PEDRA FILOSOFAL

"Em vez de pensar que cada dia que passa é menos um dia na sua vida, pense que foi mais um dia vivido." (Gustavo Bastos)

quinta-feira, 26 de agosto de 2021

O SOL VIOLENTO

Um golpe e tudo o que se vê na dança de Salomé é a cabeça de João Batista, na pia batismal o impostor canta nas nuvens sua vida de nefelibata. Ardor, o horror na chuva que cai como tempestade, nada mais que o rito que foge na escada e pelo vão, a rua está imunda, o caos se instala nos becos, as garrafas de vinho estão espalhadas pela taberna, Márcio está embriagado, o Luís corre na pindaíba, está sem um puto, pede emprestado sem pagar, cai a noite, a tempestade, a mulher Salomé oferece o corpo por cem copeques. Uma roupa fajuta é que veste o menino Roque, toda a sua astúcia está em rimar o puteiro com dinheiro. Nada mais há nesta noite, o cais está manso e dormente, lá o pescador Alves está encastelado, com trinta dentões para vender na próxima aurora.

Pano rápido : a peça montada estava atrasada, o diretor sonhava em estreia rápida, mas o produtor desistiu. Nada sobra deste sonho, o poeta pinta este esmalte enfadonho, que grita, qual um demente. Desta feita, o modo frígio empresta às escalas um ar sucinto, as garras da paixão lutam contra o frio. O poeta está violento como o mar, e vil como um raio. A mulher Salomé corta a cabeça de um velho esbanjador, lhe dá o nome próprio, escroque. Um corrupto a menos, grita Márcio, e toma um gole fervoroso de cerveja alemã. Roque dá de ombros, teria uma comissão de Salomé, a santa da noite.

Os castelos das fábulas são como eram nos contos infantis, os algodões, os acolchoados, todo um conforto perdido, o choro soprando e o riso no campo, tudo se perdeu na noite suja, Roque é vil como um ser criado sem destino. A peça está cancelada, a taberna está cheia. Vai-te o músico, o sino toca a corneta, o tombo do navio, o sal que surge na esmeralda, espuma e beira de praia, um vento suave, qual zéfiro.

Estoura uma corda do violão, vinte quilômetros para chegar ao pouso, uma violência imortal, um dia fatal, uma seta no coração, os mortos da chuva, puro ataque de tiro, uma plateia chocada, um soco na cara.

Roque volta e rouba o velho adormecido, Salomé lhe dá mais uns trocados. Foda-se, diz o vil menino. Fábulas são contadas aos magotes, um puro furor de poesia encanta tomadas de set bêbado. Creia, hipócrita, que o sol não está aqui na noite, que a lua empalidece no meio da madrugada. Vento venta que nem um sopro, pois a ventania é um hausto, ao peito cheio de sonho, que infla como um balão que irrompe e cresce.

Vai-te pintor, à roda de sua tortura, trotar com o cavalo xucro de seu pincel, e uma goiva prateada para fazer um boneco mambembe. O poeta está todo cheio de marfim, um mármore pedra e salinas, toda uma fervura, seu gesso estalado, sua briga esbofeteada.

É vã a noite de lua, toda esta miséria vã, vilania e noitada, a crise social enlutada, a luta renhida e o fracasso que vai à taberna, junta-se toda uma gama de idiotas, a noite é uma febre surgida na vinha, seu elenco é medonho. O poeta se suicida, é um mártir, se regela, se fulmina, tem o peito brotado, estourado, como uma floração, tem a memória enevoada, e seu fumo se espalha no saloon.
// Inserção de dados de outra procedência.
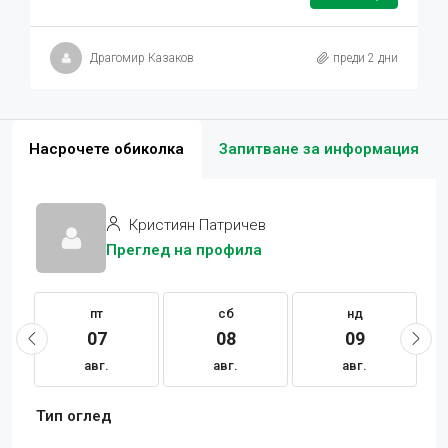
Драгомир Казаков
преди 2 дни
Насрочете обиколка
Запитване за информация
Кристиян Патричев
Преглед на профила
пт
сб
нд
07
08
09
авг.
авг.
авг.
Тип оглед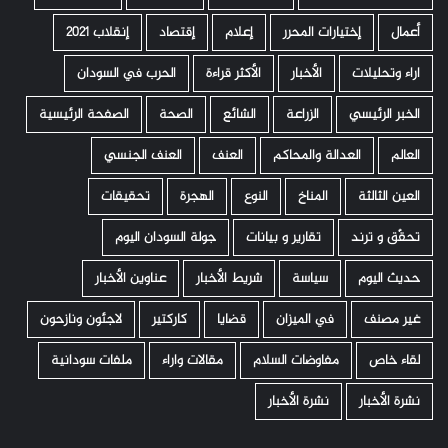
أعمال
إختيارات المحرر
إعلام
إقتصاد
إنقلاب 2021
اراء وتحليلات
الأخبار
الأكثر قراءة
الحرب في السودان
الخبر الرئيسي
الزراعة
الشائع
الصحة
الصفحة الرئيسية
العالم
العدالة والمحاكم
العنف
العنف الجنسي
العين الثالثة
المناخ
النوع
الهجرة
تحقيقات
تحقّق و ترند
تقارير و بيانات
جولة السودان اليوم
حديث اليوم
سياسة
شريط الأخبار
عناوين الأخبار
غير مصنف
في الميزان
قضايا
كاركتير
لاجئون ونازحون
لقاء خاص
مفاوضات السلام
مقالات واراء
ملفات سودانية
نشرة الأخبار
نشرة الأخبار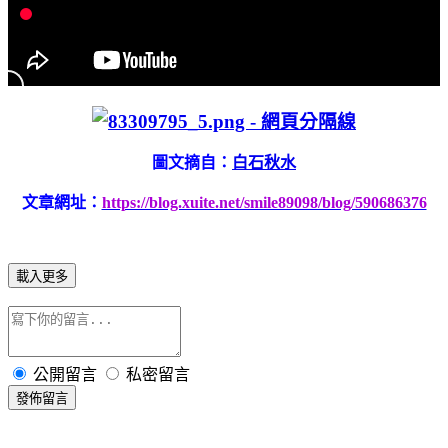
圖文摘自：
白石秋水
文章網址：
https://blog.xuite.net/smile89098/blog/590686376
載入更多
公開留言
私密留言
發佈留言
Creia, hipócrita, que a fúria do rei mata o fraco, sua fúria de rei que mata o fracasso, tem na noite seu canto imortal, creia, idiota, que o navio chega ao porto como se sabe, o mar violento nunca nos mata, aos que nadam ao norte, de seu sul o frio e o gelo já traçados, ao que passa solene para sua praia de sal, e se banha qual peixe. O cadáver que boia na sopa, creia, hipócrita, idiota, é do pasmado que se derreteu em seu fogo exangue.

O poeta está sempre atento, e o tiro de sua bala atravessa o caminho em seu estampido, sua espoleta voa na cara do que dorme, e seu sol está sempre vivo, o ataque é sempre frontal, certeiro, atira para matar, e a vida imortal nunca cessa, o mar se abre, seu sangue se mistura à areia e ao mar, flutua seu navio que ruma, todo este sol violento, inclemente, ele bem o quis.

Poema em prosa – 26/08/2021

Gustavo Bastos, filósofo e escritor.